Modern Physics

Nuclear fission

Breakdown of the nucleus through neutrons

In the late 1930s, physicist Lise Meither and chemists Otto Han and Fritz Stranssmann, working in Berlin continuing the work of Fermi and his collaborators, they exposed solutions of uranium salts to thermal neutrons and found that some products of this interaction were radioactive.

In 1939, one of the radium nuclides produced in this way was identified as barium.
According to researchers Meitner and Otto Frisch, a uranium nucleus, after absorbing a thermal neutron, split with energy release into two approximately equal fragments, one of which was barium. Frisch called it fission.

Nuclear Fission can be explained through the collective model, which is based on an analogy between the nucleus and an electrically charged drop of liquid endowed with a certain excitation energy. For fission to occur, the fragments must overcome a potential barrier, for which the excitation energy Em must be of the same order as the height of the barrier Eb.

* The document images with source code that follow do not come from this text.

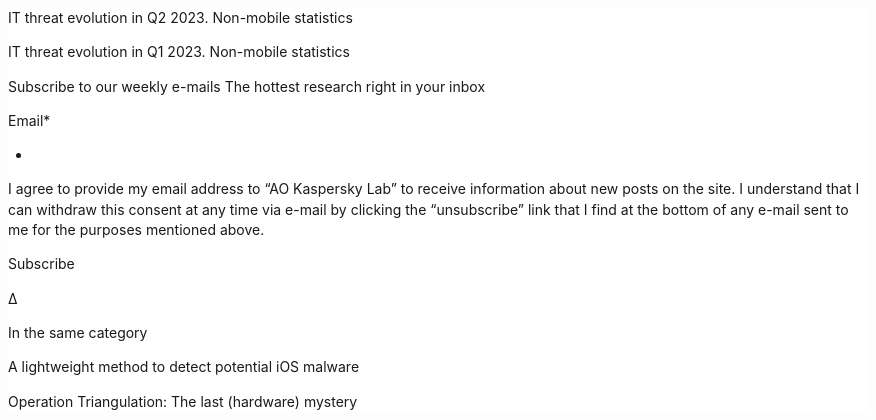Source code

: 


 


IT threat evolution in Q2 2023. Non-mobile statistics 






 


IT threat evolution in Q1 2023. Non-mobile statistics 









Subscribe to our weekly e-mails
The hottest research right in your inbox




Email*

*

I agree to provide my email address to “AO Kaspersky Lab” to receive information about new posts on the site. I understand that I can withdraw this consent at any time via e-mail by clicking the “unsubscribe” link that I find at the bottom of any e-mail sent to me for the purposes mentioned above.

 
 Subscribe










Δ








In the same category




 


A lightweight method to detect potential iOS malware 






 


Operation Triangulation: The last (hardware) mystery 
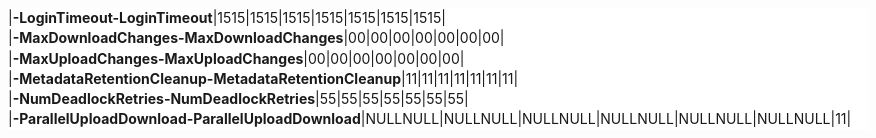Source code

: |<span data-ttu-id="39bb5-335">**-LoginTimeout**</span><span class="sxs-lookup"><span data-stu-id="39bb5-335">**-LoginTimeout**</span></span>|<span data-ttu-id="39bb5-336">15</span><span class="sxs-lookup"><span data-stu-id="39bb5-336">15</span></span>|<span data-ttu-id="39bb5-337">15</span><span class="sxs-lookup"><span data-stu-id="39bb5-337">15</span></span>|<span data-ttu-id="39bb5-338">15</span><span class="sxs-lookup"><span data-stu-id="39bb5-338">15</span></span>|<span data-ttu-id="39bb5-339">15</span><span class="sxs-lookup"><span data-stu-id="39bb5-339">15</span></span>|<span data-ttu-id="39bb5-340">15</span><span class="sxs-lookup"><span data-stu-id="39bb5-340">15</span></span>|<span data-ttu-id="39bb5-341">15</span><span class="sxs-lookup"><span data-stu-id="39bb5-341">15</span></span>|<span data-ttu-id="39bb5-342">15</span><span class="sxs-lookup"><span data-stu-id="39bb5-342">15</span></span>|  
|<span data-ttu-id="39bb5-343">**-MaxDownloadChanges**</span><span class="sxs-lookup"><span data-stu-id="39bb5-343">**-MaxDownloadChanges**</span></span>|<span data-ttu-id="39bb5-344">0</span><span class="sxs-lookup"><span data-stu-id="39bb5-344">0</span></span>|<span data-ttu-id="39bb5-345">0</span><span class="sxs-lookup"><span data-stu-id="39bb5-345">0</span></span>|<span data-ttu-id="39bb5-346">0</span><span class="sxs-lookup"><span data-stu-id="39bb5-346">0</span></span>|<span data-ttu-id="39bb5-347">0</span><span class="sxs-lookup"><span data-stu-id="39bb5-347">0</span></span>|<span data-ttu-id="39bb5-348">0</span><span class="sxs-lookup"><span data-stu-id="39bb5-348">0</span></span>|<span data-ttu-id="39bb5-349">0</span><span class="sxs-lookup"><span data-stu-id="39bb5-349">0</span></span>|<span data-ttu-id="39bb5-350">0</span><span class="sxs-lookup"><span data-stu-id="39bb5-350">0</span></span>|  
|<span data-ttu-id="39bb5-351">**-MaxUploadChanges**</span><span class="sxs-lookup"><span data-stu-id="39bb5-351">**-MaxUploadChanges**</span></span>|<span data-ttu-id="39bb5-352">0</span><span class="sxs-lookup"><span data-stu-id="39bb5-352">0</span></span>|<span data-ttu-id="39bb5-353">0</span><span class="sxs-lookup"><span data-stu-id="39bb5-353">0</span></span>|<span data-ttu-id="39bb5-354">0</span><span class="sxs-lookup"><span data-stu-id="39bb5-354">0</span></span>|<span data-ttu-id="39bb5-355">0</span><span class="sxs-lookup"><span data-stu-id="39bb5-355">0</span></span>|<span data-ttu-id="39bb5-356">0</span><span class="sxs-lookup"><span data-stu-id="39bb5-356">0</span></span>|<span data-ttu-id="39bb5-357">0</span><span class="sxs-lookup"><span data-stu-id="39bb5-357">0</span></span>|<span data-ttu-id="39bb5-358">0</span><span class="sxs-lookup"><span data-stu-id="39bb5-358">0</span></span>|  
|<span data-ttu-id="39bb5-359">**-MetadataRetentionCleanup**</span><span class="sxs-lookup"><span data-stu-id="39bb5-359">**-MetadataRetentionCleanup**</span></span>|<span data-ttu-id="39bb5-360">1</span><span class="sxs-lookup"><span data-stu-id="39bb5-360">1</span></span>|<span data-ttu-id="39bb5-361">1</span><span class="sxs-lookup"><span data-stu-id="39bb5-361">1</span></span>|<span data-ttu-id="39bb5-362">1</span><span class="sxs-lookup"><span data-stu-id="39bb5-362">1</span></span>|<span data-ttu-id="39bb5-363">1</span><span class="sxs-lookup"><span data-stu-id="39bb5-363">1</span></span>|<span data-ttu-id="39bb5-364">1</span><span class="sxs-lookup"><span data-stu-id="39bb5-364">1</span></span>|<span data-ttu-id="39bb5-365">1</span><span class="sxs-lookup"><span data-stu-id="39bb5-365">1</span></span>|<span data-ttu-id="39bb5-366">1</span><span class="sxs-lookup"><span data-stu-id="39bb5-366">1</span></span>|  
|<span data-ttu-id="39bb5-367">**-NumDeadlockRetries**</span><span class="sxs-lookup"><span data-stu-id="39bb5-367">**-NumDeadlockRetries**</span></span>|<span data-ttu-id="39bb5-368">5</span><span class="sxs-lookup"><span data-stu-id="39bb5-368">5</span></span>|<span data-ttu-id="39bb5-369">5</span><span class="sxs-lookup"><span data-stu-id="39bb5-369">5</span></span>|<span data-ttu-id="39bb5-370">5</span><span class="sxs-lookup"><span data-stu-id="39bb5-370">5</span></span>|<span data-ttu-id="39bb5-371">5</span><span class="sxs-lookup"><span data-stu-id="39bb5-371">5</span></span>|<span data-ttu-id="39bb5-372">5</span><span class="sxs-lookup"><span data-stu-id="39bb5-372">5</span></span>|<span data-ttu-id="39bb5-373">5</span><span class="sxs-lookup"><span data-stu-id="39bb5-373">5</span></span>|<span data-ttu-id="39bb5-374">5</span><span class="sxs-lookup"><span data-stu-id="39bb5-374">5</span></span>|  
|<span data-ttu-id="39bb5-375">**-ParallelUploadDownload**</span><span class="sxs-lookup"><span data-stu-id="39bb5-375">**-ParallelUploadDownload**</span></span>|<span data-ttu-id="39bb5-376">NULL</span><span class="sxs-lookup"><span data-stu-id="39bb5-376">NULL</span></span>|<span data-ttu-id="39bb5-377">NULL</span><span class="sxs-lookup"><span data-stu-id="39bb5-377">NULL</span></span>|<span data-ttu-id="39bb5-378">NULL</span><span class="sxs-lookup"><span data-stu-id="39bb5-378">NULL</span></span>|<span data-ttu-id="39bb5-379">NULL</span><span class="sxs-lookup"><span data-stu-id="39bb5-379">NULL</span></span>|<span data-ttu-id="39bb5-380">NULL</span><span class="sxs-lookup"><span data-stu-id="39bb5-380">NULL</span></span>|<span data-ttu-id="39bb5-381">NULL</span><span class="sxs-lookup"><span data-stu-id="39bb5-381">NULL</span></span>|<span data-ttu-id="39bb5-382">1</span><span class="sxs-lookup"><span data-stu-id="39bb5-382">1</span></span>|  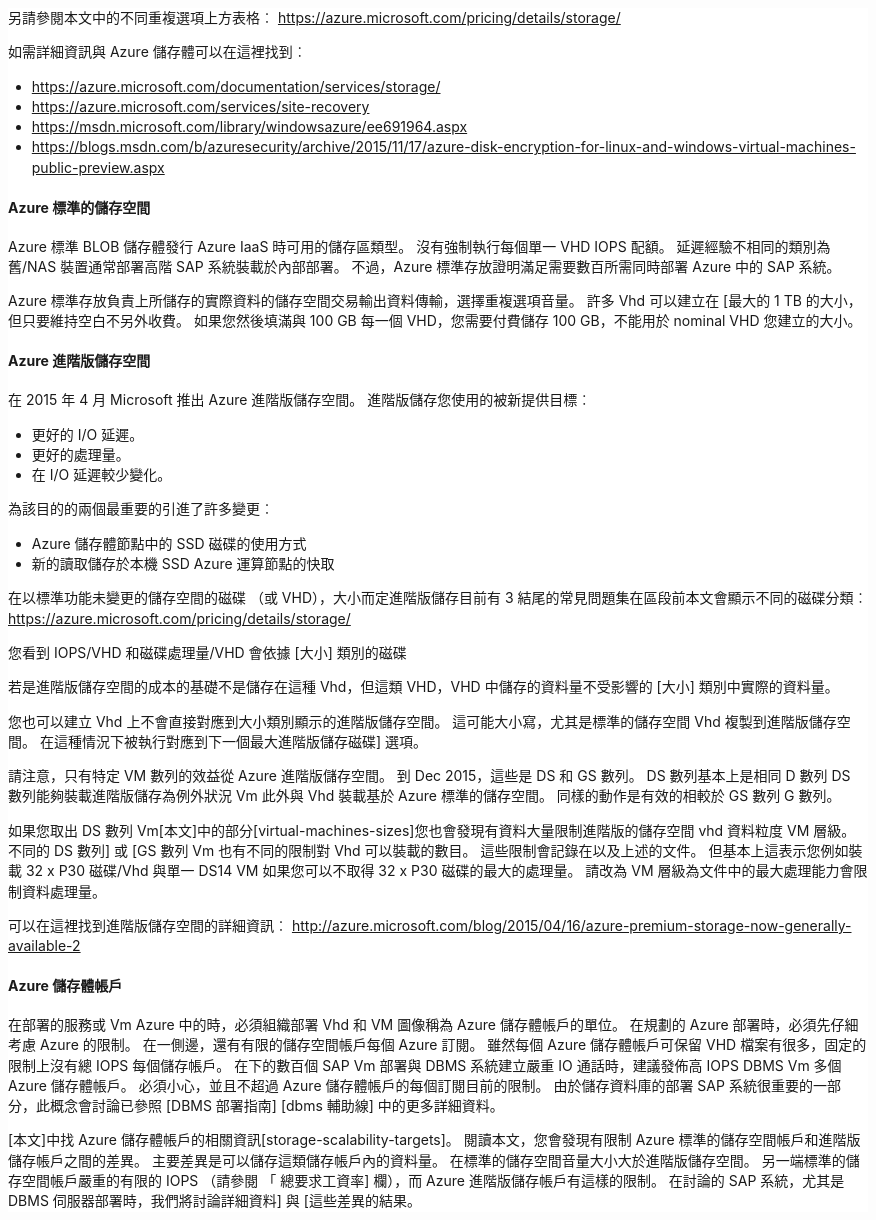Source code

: 另請參閱本文中的不同重複選項上方表格︰ <https://azure.microsoft.com/pricing/details/storage/> 

如需詳細資訊與 Azure 儲存體可以在這裡找到︰ 

* <https://azure.microsoft.com/documentation/services/storage/>
* <https://azure.microsoft.com/services/site-recovery>
* <https://msdn.microsoft.com/library/windowsazure/ee691964.aspx>
* <https://blogs.msdn.com/b/azuresecurity/archive/2015/11/17/azure-disk-encryption-for-linux-and-windows-virtual-machines-public-preview.aspx>


#### <a name="azure-standard-storage"></a>Azure 標準的儲存空間
Azure 標準 BLOB 儲存體發行 Azure IaaS 時可用的儲存區類型。 沒有強制執行每個單一 VHD IOPS 配額。 延遲經驗不相同的類別為舊/NAS 裝置通常部署高階 SAP 系統裝載於內部部署。 不過，Azure 標準存放證明滿足需要數百所需同時部署 Azure 中的 SAP 系統。

Azure 標準存放負責上所儲存的實際資料的儲存空間交易輸出資料傳輸，選擇重複選項音量。 許多 Vhd 可以建立在 [最大的 1 TB 的大小，但只要維持空白不另外收費。 如果您然後填滿與 100 GB 每一個 VHD，您需要付費儲存 100 GB，不能用於 nominal VHD 您建立的大小。

#### <a name="ff5ad0f9-f7f4-4022-9102-af07aef3bc92"></a>Azure 進階版儲存空間
在 2015 年 4 月 Microsoft 推出 Azure 進階版儲存空間。 進階版儲存您使用的被新提供目標︰

* 更好的 I/O 延遲。
* 更好的處理量。
* 在 I/O 延遲較少變化。

為該目的的兩個最重要的引進了許多變更︰

* Azure 儲存體節點中的 SSD 磁碟的使用方式
* 新的讀取儲存於本機 SSD Azure 運算節點的快取

在以標準功能未變更的儲存空間的磁碟 （或 VHD），大小而定進階版儲存目前有 3 結尾的常見問題集在區段前本文會顯示不同的磁碟分類︰ <https://azure.microsoft.com/pricing/details/storage/>

您看到 IOPS/VHD 和磁碟處理量/VHD 會依據 [大小] 類別的磁碟

若是進階版儲存空間的成本的基礎不是儲存在這種 Vhd，但這類 VHD，VHD 中儲存的資料量不受影響的 [大小] 類別中實際的資料量。

您也可以建立 Vhd 上不會直接對應到大小類別顯示的進階版儲存空間。 這可能大小寫，尤其是標準的儲存空間 Vhd 複製到進階版儲存空間。 在這種情況下被執行對應到下一個最大進階版儲存磁碟] 選項。 

請注意，只有特定 VM 數列的效益從 Azure 進階版儲存空間。 到 Dec 2015，這些是 DS 和 GS 數列。 DS 數列基本上是相同 D 數列 DS 數列能夠裝載進階版儲存為例外狀況 Vm 此外與 Vhd 裝載基於 Azure 標準的儲存空間。 同樣的動作是有效的相較於 GS 數列 G 數列。

如果您取出 DS 數列 Vm[本文]中的部分[virtual-machines-sizes]您也會發現有資料大量限制進階版的儲存空間 vhd 資料粒度 VM 層級。 不同的 DS 數列] 或 [GS 數列 Vm 也有不同的限制對 Vhd 可以裝載的數目。 這些限制會記錄在以及上述的文件。 但基本上這表示您例如裝載 32 x P30 磁碟/Vhd 與單一 DS14 VM 如果您可以不取得 32 x P30 磁碟的最大的處理量。 請改為 VM 層級為文件中的最大處理能力會限制資料處理量。 

可以在這裡找到進階版儲存空間的詳細資訊︰ <http://azure.microsoft.com/blog/2015/04/16/azure-premium-storage-now-generally-available-2>

#### <a name="azure-storage-accounts"></a>Azure 儲存體帳戶
在部署的服務或 Vm Azure 中的時，必須組織部署 Vhd 和 VM 圖像稱為 Azure 儲存體帳戶的單位。 在規劃的 Azure 部署時，必須先仔細考慮 Azure 的限制。 在一側邊，還有有限的儲存空間帳戶每個 Azure 訂閱。 雖然每個 Azure 儲存體帳戶可保留 VHD 檔案有很多，固定的限制上沒有總 IOPS 每個儲存帳戶。 在下的數百個 SAP Vm 部署與 DBMS 系統建立嚴重 IO 通話時，建議發佈高 IOPS DBMS Vm 多個 Azure 儲存體帳戶。 必須小心，並且不超過 Azure 儲存體帳戶的每個訂閱目前的限制。 由於儲存資料庫的部署 SAP 系統很重要的一部分，此概念會討論已參照 [DBMS 部署指南] [dbms 輔助線] 中的更多詳細資料。

[本文]中找 Azure 儲存體帳戶的相關資訊[storage-scalability-targets]。 閱讀本文，您會發現有限制 Azure 標準的儲存空間帳戶和進階版儲存帳戶之間的差異。 主要差異是可以儲存這類儲存帳戶內的資料量。 在標準的儲存空間音量大小大於進階版儲存空間。 另一端標準的儲存空間帳戶嚴重的有限的 IOPS （請參閱 「 總要求工資率] 欄），而 Azure 進階版儲存帳戶有這樣的限制。 在討論的 SAP 系統，尤其是 DBMS 伺服器部署時，我們將討論詳細資料] 與 [這些差異的結果。


[註解]: <> (MSSedusch 仍需嗎？TODO 原本 Azure 虛擬網路繫結至相關性的群組。用中 Azure 虛擬網路是 Azure 刻度] 單位相關性群組有指派給的限制。最後，這表示虛擬網路已限制為 Azure 刻度] 單位中可用的資源。由於已經和 Azure 虛擬網路現在拉多個 Azure 刻度] 單位。不過，需要 Azure 虛擬網路是 * * 不 * * 相關聯的相似性群組留在建立時間。我們已先前所述，在以一年之內，建議您應該 * * 不會再利用 Azure 相關性群組 * *。如需詳細資訊，請參閱 < https://azure.microsoft.com/blog/regional-virtual-networks/>)
[註解]: <> (MShermannd TODO 無法尋找包含 OpenLDAP 主題 + ARM; 的文件)
[註解]: <> (MSSedusch < https://channel9.msdn.com/Blogs/Open/Load-balancing-highly-available-Linux-services-on-Windows-Azure-OpenLDAP-and-MySQL>)
[註解]: <> (MSSedusch-詳細資訊，請參閱以下)
[註解]: <> (MShermannd TODO 連結不再有效。但仍不支援手臂-請參閱下面的連結)
[註解]: <> (MSSedusch-< http://msdn.microsoft.com/library/azure/dn133798.aspx>。)
[註解]: <> (MShermannd TODO 指向的手錶還不支援的網站)
[註解]: <> (MSSedusch-< https://azure.microsoft.com/documentation/articles/vpn-gateway-point-to-site-create/>)
[註解]: <> (MSSedusch * < https://azure.microsoft.com/documentation/articles/virtual-networks-create-vnet-arm-pportal/>)
[註解]: <> (MSSedusch * < https://azure.microsoft.com/documentation/articles/virtual-machines-windows-tutorial/>)
[註解]: <> (MShermannd TODO 應該怎麼使用自動化服務的 SAP Vm？)
[註解]: <> (同時可能的多個 Vm os MSSedusch 部署)
[註解]: <> (也 MSSedusch 自動化部署相關的任何類型無法用 Azure 入口網站。工作，例如指令碼的部署的多個 Vm 不可能透過 Azure 入口網站。) 
[註解]: <> (MShermannd TODO 說明時測試新的 CLI] 命令)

In short:For the nuclear fission process to release large amounts of energy, one fission event must produce other events, causing the process to spread through nuclear fuel like fire in a piece of wood. The fact that two or more neutrons are released in each fission event is essential for the occurrence of this type of chain reaction, in which each neutron produced can cause a new fission that can be explosive or controlled, that is, it is a process where the “breaking” of the uranium nucleus occurs, and in this break several nuclear reactions take place simultaneously.